What is needed: Omit the images. Copy each entry word for word.

Screenshot and code edit data:
____
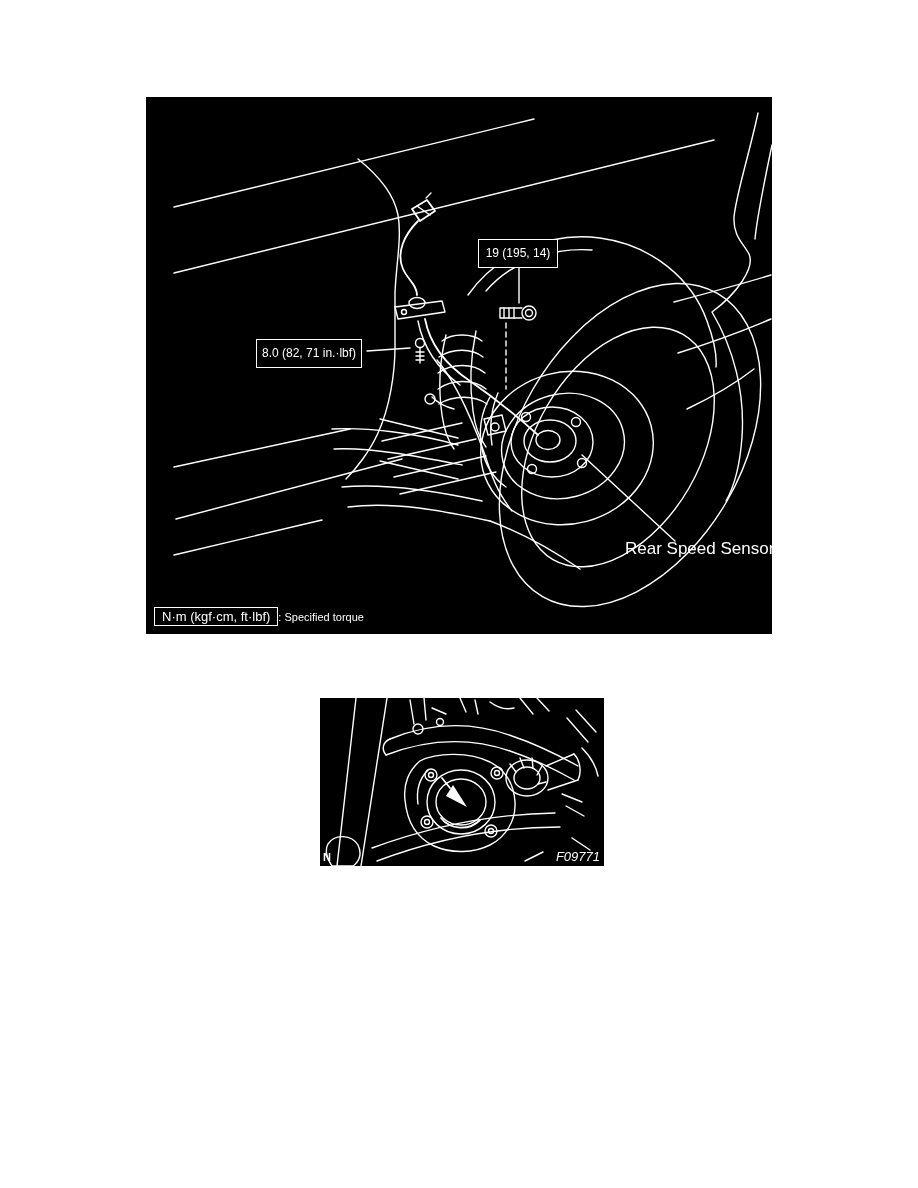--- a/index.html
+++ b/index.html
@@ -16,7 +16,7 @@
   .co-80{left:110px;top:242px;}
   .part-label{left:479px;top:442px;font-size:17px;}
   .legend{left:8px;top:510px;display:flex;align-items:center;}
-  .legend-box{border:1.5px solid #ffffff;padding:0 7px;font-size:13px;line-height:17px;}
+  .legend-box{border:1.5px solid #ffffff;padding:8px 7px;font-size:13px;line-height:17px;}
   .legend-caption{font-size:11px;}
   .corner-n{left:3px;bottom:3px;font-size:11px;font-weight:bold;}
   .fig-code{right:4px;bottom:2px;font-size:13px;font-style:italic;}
____
Your solution:
--- a/index.html
+++ b/index.html
@@ -16,7 +16,7 @@
   .co-80{left:110px;top:242px;}
   .part-label{left:479px;top:442px;font-size:17px;}
   .legend{left:8px;top:510px;display:flex;align-items:center;}
-  .legend-box{border:1.5px solid #ffffff;padding:0 7px;font-size:13px;line-height:17px;}
+  .legend-box{border:1.5px solid #ffffff;padding:8px 7px;font-size:13px;line-height:17px;}
   .legend-caption{font-size:11px;}
   .corner-n{left:3px;bottom:3px;font-size:11px;font-weight:bold;}
   .fig-code{right:4px;bottom:2px;font-size:13px;font-style:italic;}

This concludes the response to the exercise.